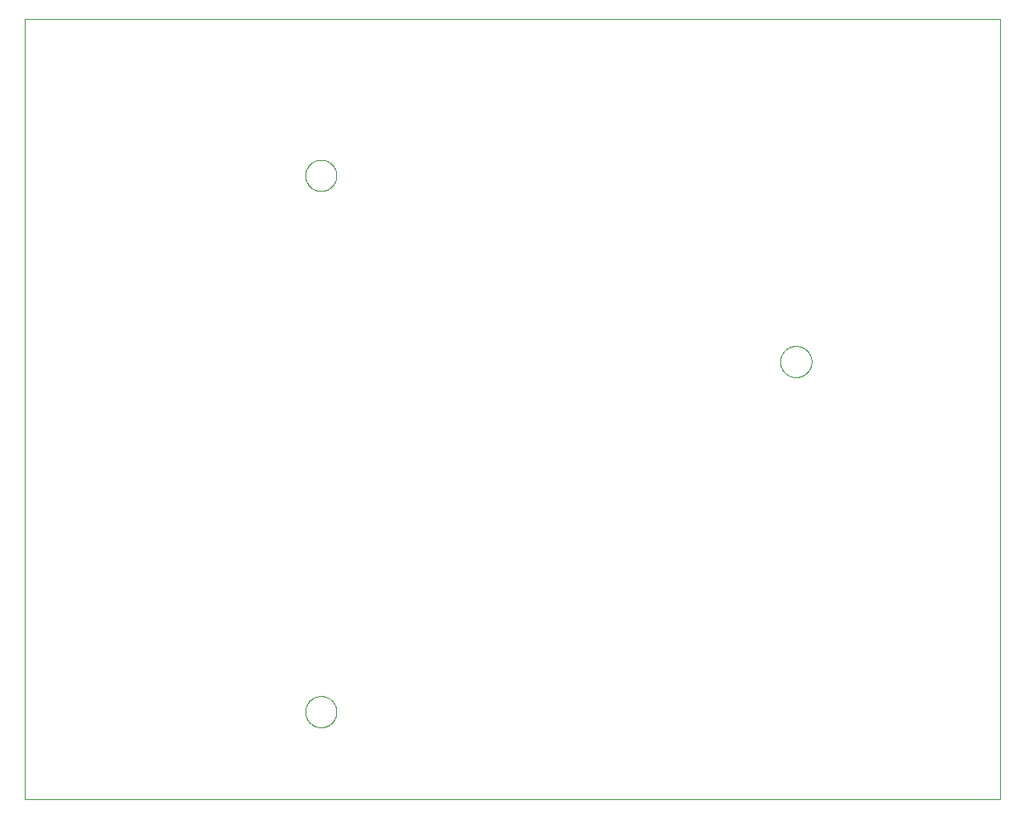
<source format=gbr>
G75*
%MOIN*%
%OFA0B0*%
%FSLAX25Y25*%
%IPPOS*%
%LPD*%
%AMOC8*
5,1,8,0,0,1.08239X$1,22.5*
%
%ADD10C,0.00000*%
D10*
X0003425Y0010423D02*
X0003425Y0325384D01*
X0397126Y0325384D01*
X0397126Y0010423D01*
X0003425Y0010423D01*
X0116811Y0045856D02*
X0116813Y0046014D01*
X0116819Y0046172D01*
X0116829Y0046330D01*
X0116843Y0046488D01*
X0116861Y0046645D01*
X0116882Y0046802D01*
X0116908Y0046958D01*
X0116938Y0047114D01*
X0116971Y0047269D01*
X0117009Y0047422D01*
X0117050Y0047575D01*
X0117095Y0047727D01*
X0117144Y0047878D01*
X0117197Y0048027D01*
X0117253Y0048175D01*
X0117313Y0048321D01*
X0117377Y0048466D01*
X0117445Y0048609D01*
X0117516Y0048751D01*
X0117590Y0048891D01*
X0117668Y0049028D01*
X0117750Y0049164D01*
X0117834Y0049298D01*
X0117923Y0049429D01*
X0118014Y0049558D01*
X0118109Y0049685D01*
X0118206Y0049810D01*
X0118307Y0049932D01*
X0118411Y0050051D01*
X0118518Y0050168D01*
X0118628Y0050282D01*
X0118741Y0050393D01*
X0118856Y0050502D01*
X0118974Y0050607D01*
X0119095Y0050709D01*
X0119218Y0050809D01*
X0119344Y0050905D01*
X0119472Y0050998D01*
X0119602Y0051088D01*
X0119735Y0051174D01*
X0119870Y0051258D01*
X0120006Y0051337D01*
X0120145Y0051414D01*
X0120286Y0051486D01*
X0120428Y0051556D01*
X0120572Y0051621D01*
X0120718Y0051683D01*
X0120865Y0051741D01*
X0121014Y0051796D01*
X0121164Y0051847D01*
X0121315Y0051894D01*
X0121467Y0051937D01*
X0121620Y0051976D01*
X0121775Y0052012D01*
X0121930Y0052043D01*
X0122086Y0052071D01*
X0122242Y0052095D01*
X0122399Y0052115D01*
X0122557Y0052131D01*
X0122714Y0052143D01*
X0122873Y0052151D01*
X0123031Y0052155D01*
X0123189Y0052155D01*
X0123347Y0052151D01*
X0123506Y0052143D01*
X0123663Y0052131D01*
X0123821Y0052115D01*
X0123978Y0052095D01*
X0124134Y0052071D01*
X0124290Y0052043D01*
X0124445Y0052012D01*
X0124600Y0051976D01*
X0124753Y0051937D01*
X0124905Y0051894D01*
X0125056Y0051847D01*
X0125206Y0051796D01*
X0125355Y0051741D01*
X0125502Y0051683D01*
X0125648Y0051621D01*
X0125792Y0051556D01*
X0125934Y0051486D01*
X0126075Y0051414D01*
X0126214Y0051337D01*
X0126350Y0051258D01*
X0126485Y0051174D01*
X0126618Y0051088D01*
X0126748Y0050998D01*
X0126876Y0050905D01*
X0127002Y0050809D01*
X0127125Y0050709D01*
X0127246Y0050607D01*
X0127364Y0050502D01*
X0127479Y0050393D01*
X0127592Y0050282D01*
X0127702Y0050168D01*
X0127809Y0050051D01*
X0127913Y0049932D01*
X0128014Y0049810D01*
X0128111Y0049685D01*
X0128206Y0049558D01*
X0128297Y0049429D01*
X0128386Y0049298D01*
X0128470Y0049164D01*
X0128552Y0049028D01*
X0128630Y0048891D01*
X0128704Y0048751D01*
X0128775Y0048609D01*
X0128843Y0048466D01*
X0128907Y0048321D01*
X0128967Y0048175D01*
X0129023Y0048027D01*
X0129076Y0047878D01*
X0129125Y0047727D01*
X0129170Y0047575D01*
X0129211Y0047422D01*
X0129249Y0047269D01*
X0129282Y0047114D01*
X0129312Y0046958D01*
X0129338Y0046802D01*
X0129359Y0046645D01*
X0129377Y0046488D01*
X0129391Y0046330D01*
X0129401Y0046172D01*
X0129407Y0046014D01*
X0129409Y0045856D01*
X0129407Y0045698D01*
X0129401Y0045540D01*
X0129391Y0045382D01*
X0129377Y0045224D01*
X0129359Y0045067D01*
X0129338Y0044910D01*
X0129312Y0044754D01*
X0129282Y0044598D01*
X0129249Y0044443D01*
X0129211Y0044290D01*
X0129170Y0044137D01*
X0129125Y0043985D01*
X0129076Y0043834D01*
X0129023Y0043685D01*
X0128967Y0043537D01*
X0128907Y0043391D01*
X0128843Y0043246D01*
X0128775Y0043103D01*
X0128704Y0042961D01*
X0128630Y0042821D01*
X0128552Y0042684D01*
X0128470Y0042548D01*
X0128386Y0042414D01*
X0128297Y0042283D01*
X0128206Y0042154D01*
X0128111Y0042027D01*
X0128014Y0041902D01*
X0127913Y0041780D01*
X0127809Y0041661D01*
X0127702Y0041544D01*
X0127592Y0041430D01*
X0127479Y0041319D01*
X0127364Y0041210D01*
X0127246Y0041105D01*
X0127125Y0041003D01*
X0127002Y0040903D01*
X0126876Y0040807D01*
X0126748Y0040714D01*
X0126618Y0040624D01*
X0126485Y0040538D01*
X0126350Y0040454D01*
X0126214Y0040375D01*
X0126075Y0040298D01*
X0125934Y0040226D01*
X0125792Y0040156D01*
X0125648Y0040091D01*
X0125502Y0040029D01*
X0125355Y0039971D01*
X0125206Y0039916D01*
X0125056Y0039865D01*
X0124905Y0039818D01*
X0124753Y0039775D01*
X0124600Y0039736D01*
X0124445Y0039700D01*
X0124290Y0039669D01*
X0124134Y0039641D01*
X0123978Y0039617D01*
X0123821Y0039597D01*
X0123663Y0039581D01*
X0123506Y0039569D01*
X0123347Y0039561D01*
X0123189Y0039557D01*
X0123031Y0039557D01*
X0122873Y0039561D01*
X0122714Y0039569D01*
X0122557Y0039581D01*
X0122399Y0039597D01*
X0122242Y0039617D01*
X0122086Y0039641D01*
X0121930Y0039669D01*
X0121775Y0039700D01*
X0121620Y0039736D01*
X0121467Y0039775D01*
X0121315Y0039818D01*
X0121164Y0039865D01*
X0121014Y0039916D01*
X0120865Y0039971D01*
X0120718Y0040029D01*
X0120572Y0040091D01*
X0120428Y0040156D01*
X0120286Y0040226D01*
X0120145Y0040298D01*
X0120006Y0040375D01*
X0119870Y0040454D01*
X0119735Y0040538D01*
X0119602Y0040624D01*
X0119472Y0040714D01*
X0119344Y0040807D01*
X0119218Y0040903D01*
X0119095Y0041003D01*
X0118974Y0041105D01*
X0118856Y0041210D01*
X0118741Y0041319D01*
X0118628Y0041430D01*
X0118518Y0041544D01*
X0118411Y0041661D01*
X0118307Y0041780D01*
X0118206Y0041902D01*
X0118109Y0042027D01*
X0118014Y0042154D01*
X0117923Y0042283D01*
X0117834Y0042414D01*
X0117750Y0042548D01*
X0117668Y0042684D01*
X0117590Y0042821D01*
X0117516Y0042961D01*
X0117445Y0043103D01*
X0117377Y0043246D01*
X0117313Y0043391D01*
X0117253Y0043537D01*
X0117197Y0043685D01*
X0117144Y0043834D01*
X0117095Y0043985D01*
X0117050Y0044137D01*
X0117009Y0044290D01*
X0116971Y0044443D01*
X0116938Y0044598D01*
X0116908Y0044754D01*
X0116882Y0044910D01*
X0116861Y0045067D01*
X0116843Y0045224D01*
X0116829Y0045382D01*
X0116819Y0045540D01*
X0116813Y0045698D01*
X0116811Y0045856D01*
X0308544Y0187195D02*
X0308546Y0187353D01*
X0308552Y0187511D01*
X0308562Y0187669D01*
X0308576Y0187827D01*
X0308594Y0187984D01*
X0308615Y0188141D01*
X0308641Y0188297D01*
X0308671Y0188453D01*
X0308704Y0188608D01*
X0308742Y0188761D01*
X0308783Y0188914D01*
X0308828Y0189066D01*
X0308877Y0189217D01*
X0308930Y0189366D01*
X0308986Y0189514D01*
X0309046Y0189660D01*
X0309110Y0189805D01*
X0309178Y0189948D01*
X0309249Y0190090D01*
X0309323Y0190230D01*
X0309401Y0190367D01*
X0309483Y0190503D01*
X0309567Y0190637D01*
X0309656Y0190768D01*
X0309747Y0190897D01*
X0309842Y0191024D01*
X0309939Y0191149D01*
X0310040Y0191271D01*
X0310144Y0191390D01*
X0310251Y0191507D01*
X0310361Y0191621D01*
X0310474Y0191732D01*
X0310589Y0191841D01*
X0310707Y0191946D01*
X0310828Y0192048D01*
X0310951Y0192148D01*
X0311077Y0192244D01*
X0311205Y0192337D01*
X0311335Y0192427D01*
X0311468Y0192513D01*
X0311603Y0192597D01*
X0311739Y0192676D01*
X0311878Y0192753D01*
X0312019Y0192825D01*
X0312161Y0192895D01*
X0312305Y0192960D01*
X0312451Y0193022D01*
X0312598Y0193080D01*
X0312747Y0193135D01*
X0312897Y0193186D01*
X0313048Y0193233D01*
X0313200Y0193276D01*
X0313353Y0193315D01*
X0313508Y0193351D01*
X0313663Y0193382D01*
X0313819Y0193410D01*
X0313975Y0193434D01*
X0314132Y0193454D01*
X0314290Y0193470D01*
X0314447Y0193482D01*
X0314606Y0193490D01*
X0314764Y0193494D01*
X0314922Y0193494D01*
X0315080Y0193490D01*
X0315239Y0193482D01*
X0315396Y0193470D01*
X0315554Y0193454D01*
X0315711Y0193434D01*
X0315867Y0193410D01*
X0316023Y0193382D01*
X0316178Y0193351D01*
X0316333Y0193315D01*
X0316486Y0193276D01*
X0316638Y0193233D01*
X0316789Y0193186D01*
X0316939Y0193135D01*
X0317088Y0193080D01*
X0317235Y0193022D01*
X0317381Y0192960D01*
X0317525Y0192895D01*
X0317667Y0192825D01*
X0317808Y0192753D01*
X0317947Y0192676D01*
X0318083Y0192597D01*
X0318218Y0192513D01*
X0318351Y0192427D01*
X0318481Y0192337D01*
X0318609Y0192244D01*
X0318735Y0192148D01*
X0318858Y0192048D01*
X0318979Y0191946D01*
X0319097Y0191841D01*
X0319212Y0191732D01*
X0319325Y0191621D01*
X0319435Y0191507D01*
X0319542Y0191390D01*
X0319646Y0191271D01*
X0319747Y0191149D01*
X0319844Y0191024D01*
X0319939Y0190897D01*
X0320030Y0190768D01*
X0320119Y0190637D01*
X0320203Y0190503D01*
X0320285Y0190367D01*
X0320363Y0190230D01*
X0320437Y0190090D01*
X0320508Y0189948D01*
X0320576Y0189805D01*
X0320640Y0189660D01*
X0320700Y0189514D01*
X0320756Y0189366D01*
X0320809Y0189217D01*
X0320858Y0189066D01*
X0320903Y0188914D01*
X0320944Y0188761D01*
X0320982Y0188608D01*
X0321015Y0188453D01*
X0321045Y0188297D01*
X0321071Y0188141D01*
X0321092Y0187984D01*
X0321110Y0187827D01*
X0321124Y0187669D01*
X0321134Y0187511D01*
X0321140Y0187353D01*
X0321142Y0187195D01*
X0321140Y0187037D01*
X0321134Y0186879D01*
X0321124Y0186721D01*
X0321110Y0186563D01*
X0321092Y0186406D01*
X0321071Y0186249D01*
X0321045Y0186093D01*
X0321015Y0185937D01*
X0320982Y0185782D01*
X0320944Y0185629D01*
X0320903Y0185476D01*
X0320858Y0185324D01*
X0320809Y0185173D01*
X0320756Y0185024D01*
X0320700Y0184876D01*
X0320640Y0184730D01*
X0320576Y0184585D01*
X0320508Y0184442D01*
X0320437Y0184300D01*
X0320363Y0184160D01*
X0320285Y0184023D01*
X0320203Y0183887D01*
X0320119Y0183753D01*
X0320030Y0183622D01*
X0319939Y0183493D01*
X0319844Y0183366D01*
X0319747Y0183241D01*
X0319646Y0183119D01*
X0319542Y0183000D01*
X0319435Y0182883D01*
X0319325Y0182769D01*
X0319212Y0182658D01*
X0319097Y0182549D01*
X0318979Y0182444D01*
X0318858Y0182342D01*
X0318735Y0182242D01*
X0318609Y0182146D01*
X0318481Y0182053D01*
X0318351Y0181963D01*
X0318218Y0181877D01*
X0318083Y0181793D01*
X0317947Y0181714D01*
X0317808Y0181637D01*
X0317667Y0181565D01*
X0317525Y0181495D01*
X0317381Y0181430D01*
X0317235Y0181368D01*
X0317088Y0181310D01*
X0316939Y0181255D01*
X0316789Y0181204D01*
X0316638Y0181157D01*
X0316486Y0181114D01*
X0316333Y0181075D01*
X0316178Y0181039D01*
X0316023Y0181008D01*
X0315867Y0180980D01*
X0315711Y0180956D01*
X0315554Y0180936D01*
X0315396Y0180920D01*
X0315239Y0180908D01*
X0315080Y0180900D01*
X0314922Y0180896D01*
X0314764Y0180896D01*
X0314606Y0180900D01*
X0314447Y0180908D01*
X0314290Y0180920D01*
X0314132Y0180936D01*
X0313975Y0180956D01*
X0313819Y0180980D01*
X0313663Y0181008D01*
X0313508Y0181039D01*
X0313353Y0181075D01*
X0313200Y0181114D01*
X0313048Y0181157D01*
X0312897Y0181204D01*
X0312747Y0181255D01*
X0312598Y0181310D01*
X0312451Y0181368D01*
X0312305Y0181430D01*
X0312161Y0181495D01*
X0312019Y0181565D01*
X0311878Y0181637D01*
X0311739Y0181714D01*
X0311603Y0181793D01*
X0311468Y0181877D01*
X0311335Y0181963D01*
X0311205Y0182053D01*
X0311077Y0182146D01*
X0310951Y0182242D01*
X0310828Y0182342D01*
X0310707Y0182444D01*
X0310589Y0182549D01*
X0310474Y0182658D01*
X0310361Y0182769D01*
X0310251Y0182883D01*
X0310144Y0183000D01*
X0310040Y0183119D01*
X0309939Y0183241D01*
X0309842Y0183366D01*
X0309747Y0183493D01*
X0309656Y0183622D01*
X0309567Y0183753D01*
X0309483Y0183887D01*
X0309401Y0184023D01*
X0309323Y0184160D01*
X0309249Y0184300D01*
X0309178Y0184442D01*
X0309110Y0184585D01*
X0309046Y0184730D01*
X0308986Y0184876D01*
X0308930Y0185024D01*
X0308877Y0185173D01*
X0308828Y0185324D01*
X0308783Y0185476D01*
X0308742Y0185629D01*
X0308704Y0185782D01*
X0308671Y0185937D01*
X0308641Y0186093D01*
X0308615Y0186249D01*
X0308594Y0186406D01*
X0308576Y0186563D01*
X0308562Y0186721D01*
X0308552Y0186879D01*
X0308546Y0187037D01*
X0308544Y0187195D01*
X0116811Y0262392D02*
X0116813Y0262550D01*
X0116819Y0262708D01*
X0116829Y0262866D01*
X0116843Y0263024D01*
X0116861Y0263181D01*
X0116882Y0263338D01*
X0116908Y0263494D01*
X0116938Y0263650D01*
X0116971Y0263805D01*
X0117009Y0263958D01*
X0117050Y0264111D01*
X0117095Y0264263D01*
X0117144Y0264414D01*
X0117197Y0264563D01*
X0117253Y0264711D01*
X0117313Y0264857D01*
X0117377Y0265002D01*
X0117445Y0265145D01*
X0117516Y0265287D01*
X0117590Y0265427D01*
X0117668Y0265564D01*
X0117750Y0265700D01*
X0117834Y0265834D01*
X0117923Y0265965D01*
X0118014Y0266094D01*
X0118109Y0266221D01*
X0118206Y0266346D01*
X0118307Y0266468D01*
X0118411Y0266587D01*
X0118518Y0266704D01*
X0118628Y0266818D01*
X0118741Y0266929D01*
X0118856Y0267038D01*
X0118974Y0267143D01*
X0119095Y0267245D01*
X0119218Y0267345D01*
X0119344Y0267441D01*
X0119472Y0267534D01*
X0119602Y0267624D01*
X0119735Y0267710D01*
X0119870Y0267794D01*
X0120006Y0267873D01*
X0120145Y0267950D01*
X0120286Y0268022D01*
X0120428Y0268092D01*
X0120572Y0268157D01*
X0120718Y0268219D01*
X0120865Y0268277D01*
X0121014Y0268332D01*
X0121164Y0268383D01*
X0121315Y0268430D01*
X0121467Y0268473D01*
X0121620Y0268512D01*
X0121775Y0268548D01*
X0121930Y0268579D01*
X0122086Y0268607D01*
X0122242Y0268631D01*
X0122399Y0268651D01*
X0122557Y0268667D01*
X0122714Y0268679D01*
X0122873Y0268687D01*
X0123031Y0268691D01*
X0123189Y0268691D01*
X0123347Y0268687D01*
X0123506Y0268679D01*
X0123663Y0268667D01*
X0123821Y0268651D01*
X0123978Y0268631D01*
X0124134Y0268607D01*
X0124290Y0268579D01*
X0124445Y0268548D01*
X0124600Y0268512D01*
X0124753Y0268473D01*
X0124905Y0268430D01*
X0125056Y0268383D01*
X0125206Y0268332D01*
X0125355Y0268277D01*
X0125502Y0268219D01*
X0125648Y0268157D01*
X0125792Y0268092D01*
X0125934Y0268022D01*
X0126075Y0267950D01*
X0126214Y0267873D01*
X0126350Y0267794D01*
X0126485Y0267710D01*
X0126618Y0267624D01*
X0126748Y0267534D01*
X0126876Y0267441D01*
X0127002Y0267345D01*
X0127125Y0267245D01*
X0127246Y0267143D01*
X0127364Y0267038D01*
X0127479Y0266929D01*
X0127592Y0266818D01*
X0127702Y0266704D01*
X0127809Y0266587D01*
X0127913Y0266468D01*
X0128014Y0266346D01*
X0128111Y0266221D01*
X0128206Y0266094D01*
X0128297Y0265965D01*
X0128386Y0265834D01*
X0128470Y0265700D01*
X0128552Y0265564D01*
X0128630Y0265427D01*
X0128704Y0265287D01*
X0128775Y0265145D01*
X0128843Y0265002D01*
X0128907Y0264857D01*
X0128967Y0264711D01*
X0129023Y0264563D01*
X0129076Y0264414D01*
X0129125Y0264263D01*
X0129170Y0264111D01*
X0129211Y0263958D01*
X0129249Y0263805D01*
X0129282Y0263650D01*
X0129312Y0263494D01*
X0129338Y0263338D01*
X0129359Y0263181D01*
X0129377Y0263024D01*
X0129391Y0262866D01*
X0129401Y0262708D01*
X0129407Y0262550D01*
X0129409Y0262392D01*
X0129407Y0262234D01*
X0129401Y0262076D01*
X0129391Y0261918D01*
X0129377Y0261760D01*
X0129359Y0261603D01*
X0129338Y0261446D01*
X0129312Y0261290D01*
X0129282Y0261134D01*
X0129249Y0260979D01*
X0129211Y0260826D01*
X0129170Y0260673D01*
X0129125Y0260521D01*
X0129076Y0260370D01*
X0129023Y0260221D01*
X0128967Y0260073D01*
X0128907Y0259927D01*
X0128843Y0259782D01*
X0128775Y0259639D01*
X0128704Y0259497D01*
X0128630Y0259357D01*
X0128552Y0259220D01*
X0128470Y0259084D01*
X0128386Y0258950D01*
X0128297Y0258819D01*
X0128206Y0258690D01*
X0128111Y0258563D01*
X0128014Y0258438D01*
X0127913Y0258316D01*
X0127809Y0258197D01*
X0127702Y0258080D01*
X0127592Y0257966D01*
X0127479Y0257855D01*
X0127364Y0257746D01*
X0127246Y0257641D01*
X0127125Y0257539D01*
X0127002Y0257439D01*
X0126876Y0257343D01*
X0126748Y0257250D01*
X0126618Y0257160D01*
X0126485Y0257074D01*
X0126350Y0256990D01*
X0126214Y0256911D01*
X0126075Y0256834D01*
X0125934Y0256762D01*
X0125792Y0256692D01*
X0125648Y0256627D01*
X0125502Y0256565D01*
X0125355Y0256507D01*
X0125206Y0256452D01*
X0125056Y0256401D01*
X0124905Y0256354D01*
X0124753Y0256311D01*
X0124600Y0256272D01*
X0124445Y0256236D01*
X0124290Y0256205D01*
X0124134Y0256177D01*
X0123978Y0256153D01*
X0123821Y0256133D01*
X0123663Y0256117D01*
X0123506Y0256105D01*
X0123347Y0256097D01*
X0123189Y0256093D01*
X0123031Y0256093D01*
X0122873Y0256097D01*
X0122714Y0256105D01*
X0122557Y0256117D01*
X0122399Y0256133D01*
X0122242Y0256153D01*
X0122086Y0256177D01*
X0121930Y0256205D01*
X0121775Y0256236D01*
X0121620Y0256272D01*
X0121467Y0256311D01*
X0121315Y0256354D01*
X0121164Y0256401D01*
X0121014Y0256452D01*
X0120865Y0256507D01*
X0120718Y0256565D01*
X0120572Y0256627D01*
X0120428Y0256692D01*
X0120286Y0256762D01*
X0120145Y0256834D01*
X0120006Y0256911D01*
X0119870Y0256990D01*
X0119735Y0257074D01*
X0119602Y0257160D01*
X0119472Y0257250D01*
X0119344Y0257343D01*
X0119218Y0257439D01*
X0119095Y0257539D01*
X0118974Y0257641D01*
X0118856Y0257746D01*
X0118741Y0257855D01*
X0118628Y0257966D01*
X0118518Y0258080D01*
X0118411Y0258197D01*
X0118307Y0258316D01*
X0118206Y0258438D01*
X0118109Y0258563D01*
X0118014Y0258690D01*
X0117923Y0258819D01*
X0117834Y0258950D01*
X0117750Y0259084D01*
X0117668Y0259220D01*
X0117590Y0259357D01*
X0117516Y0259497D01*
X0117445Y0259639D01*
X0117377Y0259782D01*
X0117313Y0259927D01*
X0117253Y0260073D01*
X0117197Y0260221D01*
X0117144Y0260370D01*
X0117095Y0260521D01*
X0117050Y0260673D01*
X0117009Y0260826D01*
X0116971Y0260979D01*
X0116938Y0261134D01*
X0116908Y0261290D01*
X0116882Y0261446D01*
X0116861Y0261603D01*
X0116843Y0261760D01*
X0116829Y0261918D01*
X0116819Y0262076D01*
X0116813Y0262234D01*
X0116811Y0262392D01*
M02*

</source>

┄┄┄┄┄┄

▶ REQUIREMENT:
Beginning with the line that contains "X0117253Y0260073D01*", quote each line exactly through the last line of the entries above, and nothing beyond them.

▶ COMPLETED EXERCISE:
X0117253Y0260073D01*
X0117197Y0260221D01*
X0117144Y0260370D01*
X0117095Y0260521D01*
X0117050Y0260673D01*
X0117009Y0260826D01*
X0116971Y0260979D01*
X0116938Y0261134D01*
X0116908Y0261290D01*
X0116882Y0261446D01*
X0116861Y0261603D01*
X0116843Y0261760D01*
X0116829Y0261918D01*
X0116819Y0262076D01*
X0116813Y0262234D01*
X0116811Y0262392D01*
M02*

</source>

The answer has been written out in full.